As Russell begins an extended, passionate discussion of what exactly that journey involves for Citizen Barlow, he increasingly sounds like he's talking about his own journey. "Sometimes what [Wilson's characters] are looking for is what's in them," he says. "It is within. But [Barlow] has to fully embrace his history in order to get the full redemption. It's well within him. That's a common theme with August Wilson. And for black folks in America--having an understanding that we are Africans in America--his plays tie together what our tradition is, and what our place here is."

Russell also feels that there are a few new playwrights on the horizon who might soon attract a younger crowd. "There's a gentleman, David Emerson Toney, he's an actor also," he says. "Everyman is going to be doing his next play--it's called Soul Collector. He also wrote this play, a piece called Kingdom, which he calls an `urban meditation for Richard the Third.' It takes place in a 1960s Cleveland barbecue joint. It's about these three brothers. It's really fascinating. He's an outstanding writer.

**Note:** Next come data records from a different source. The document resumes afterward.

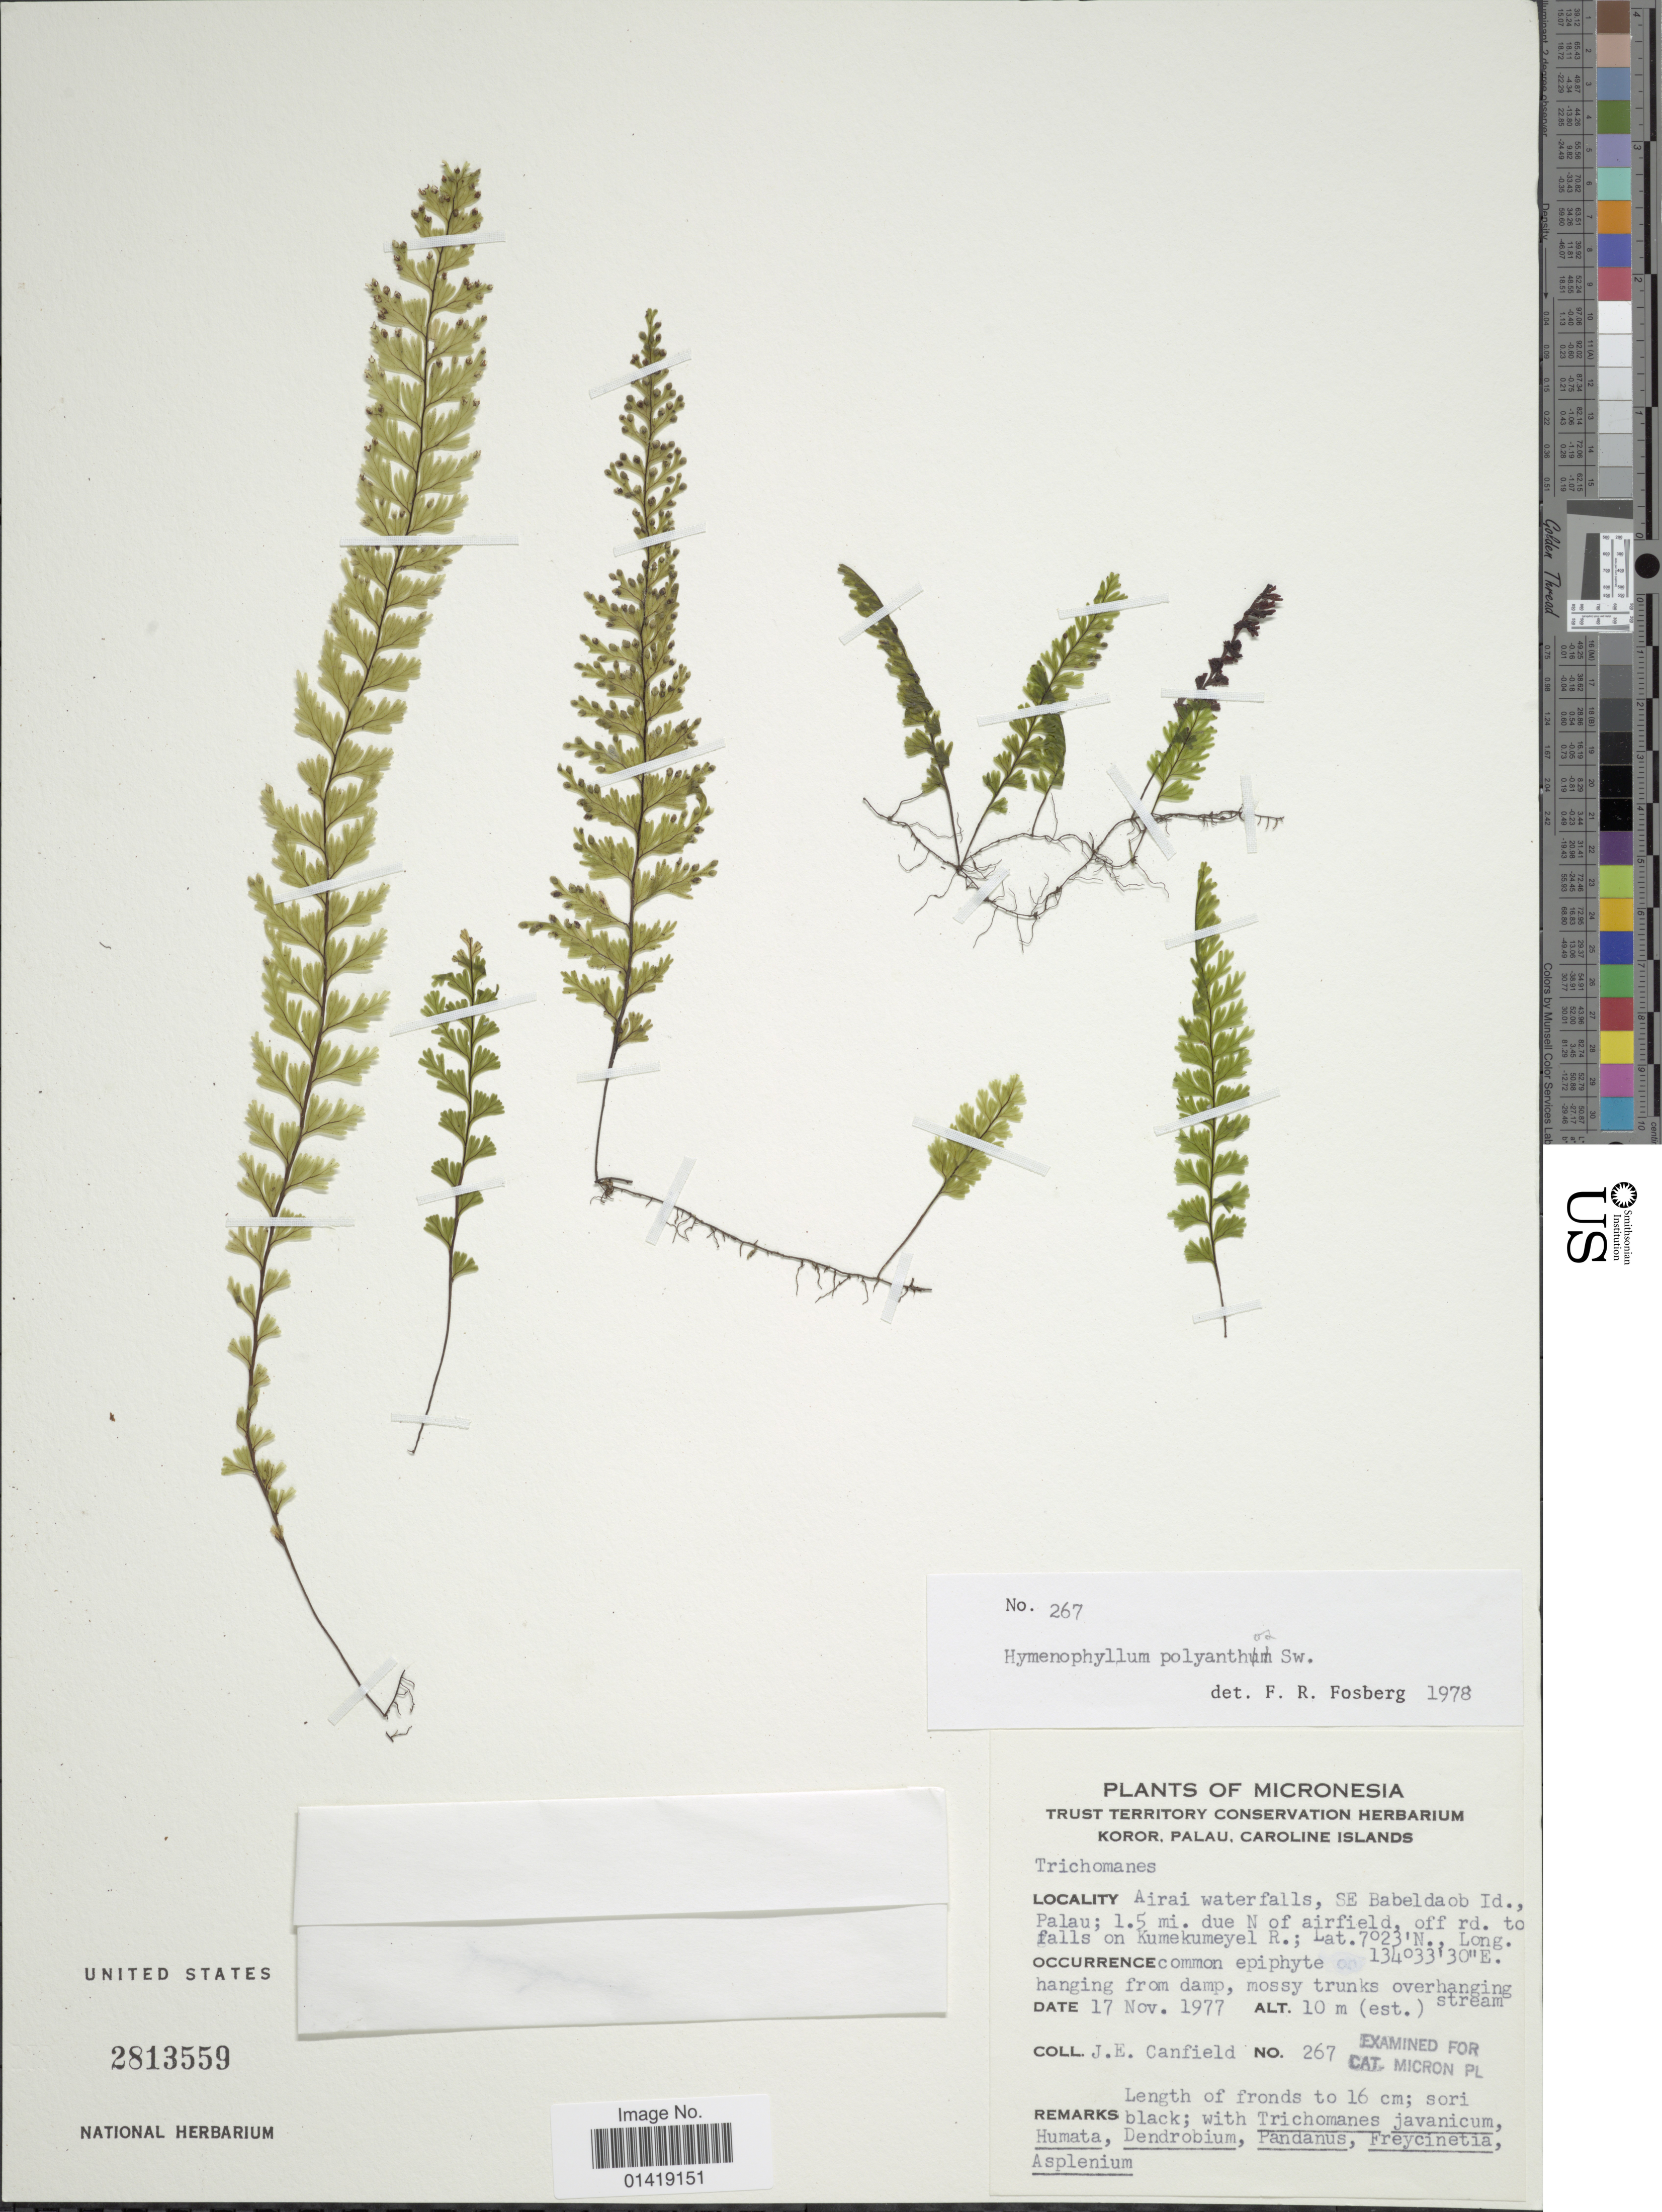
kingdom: Plantae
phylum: Tracheophyta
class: Polypodiopsida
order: Hymenophyllales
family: Hymenophyllaceae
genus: Hymenophyllum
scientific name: Hymenophyllum polyanthos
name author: (Sw.) Sw.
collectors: J. E. Canfield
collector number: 267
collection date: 1977-11-17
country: Palau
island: Babeldaob [Babelthuap]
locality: Micronesia Airai waterfalls SE Babeldaob Id, Palau 1.5 mi due N of airfield off rd. to falls on Kumekumeyel R. Koror Palau Caroline Islands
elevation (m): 10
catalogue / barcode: US 2813559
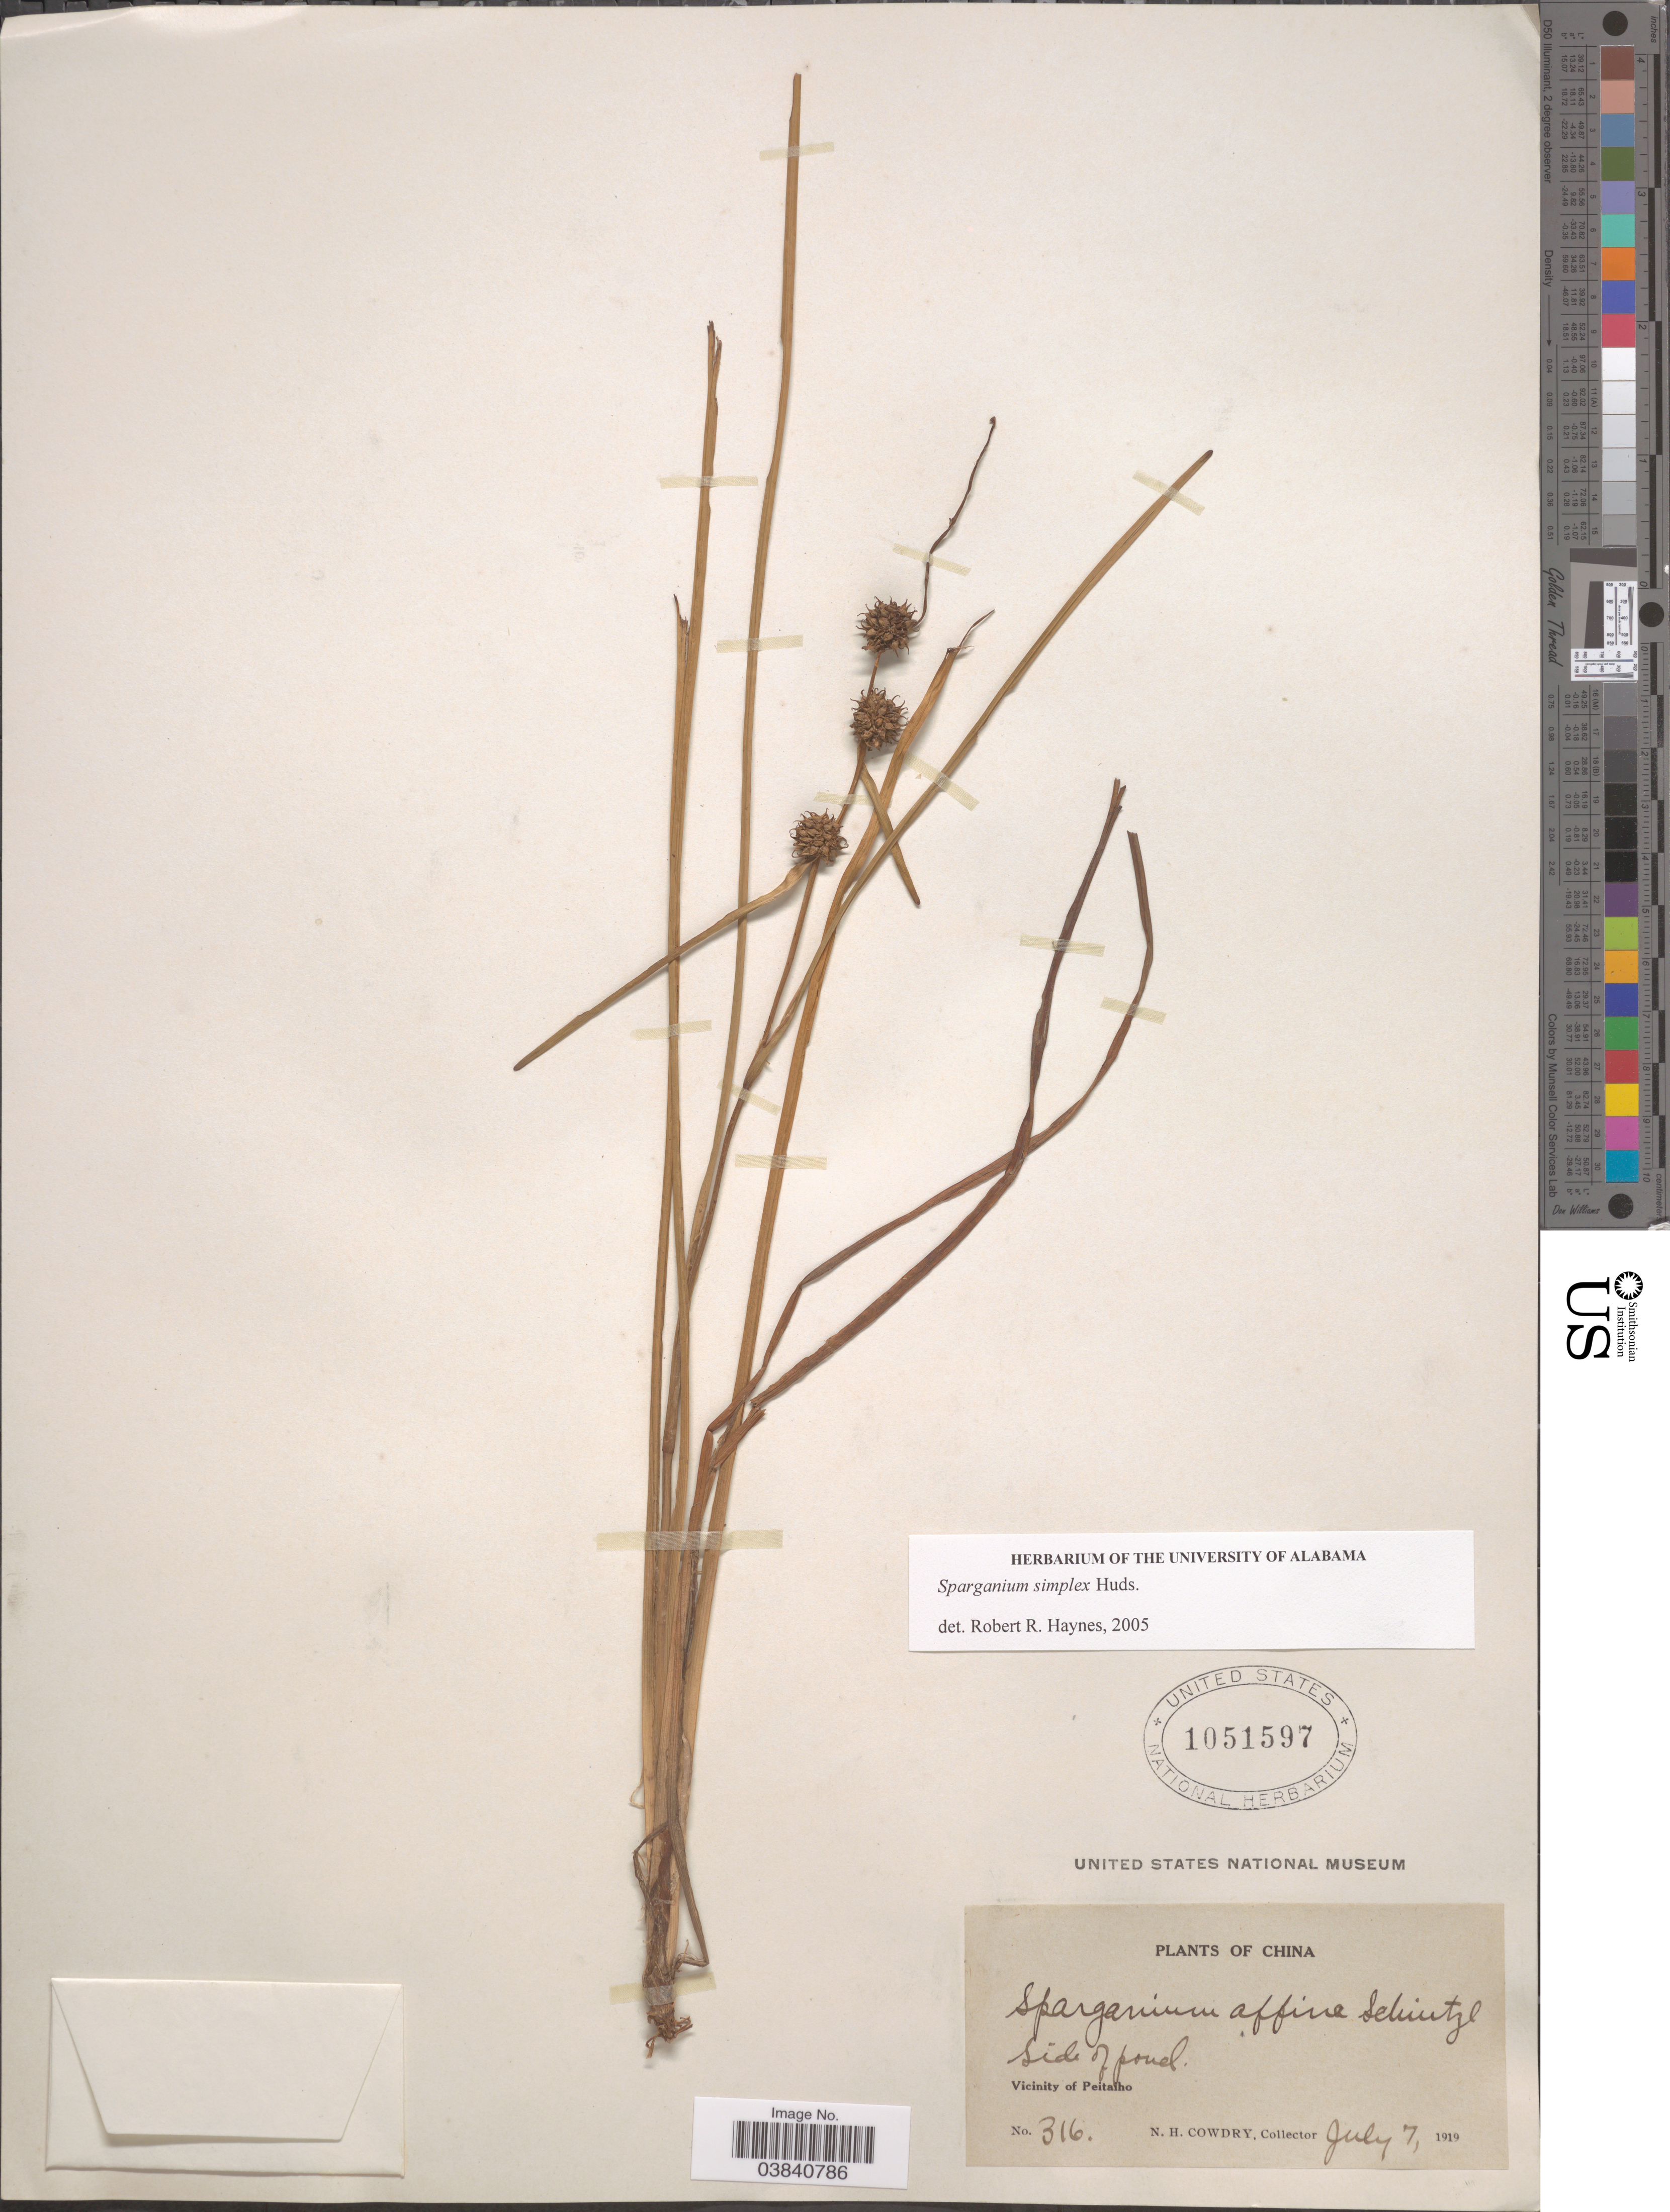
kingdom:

He's someone to watch out for."

By the end of this interview, Russell, if he ever had a shell, appears to have crawled out of it. "That's less painful than I thought it would be," he says, a little surprised at his own extended responses. Then he calls for a check. And Russell, on a day off from performing, has another audition to go to. (After this interview, he passes on that he got the part: as Bennie, in Second Line, a two-person play by Seret Scott, in October at Atlas Performing Arts Center in Washington.) He gathers up the book and heads back to his Charles Village apartment. Russell says he understands that his slightly exotic résumé may be a little striking--his mother persuaded him to include it in program bios--but he hopes that, at the least, it may explain what keeps him going as an actor in Baltimore.

"I've always felt I'm doing what I was supposed to be doing at the time," he says. "Earlier, I was supposed to be there in East Baltimore, as a policeman, being who I am, being the son of Bruce Russell and Alice Russell. That's how I make a difference. It's the best way I can make a difference. To be who I am, coming where I come from, there are different ways of paying your dues, and we all have our different definitions of what that means."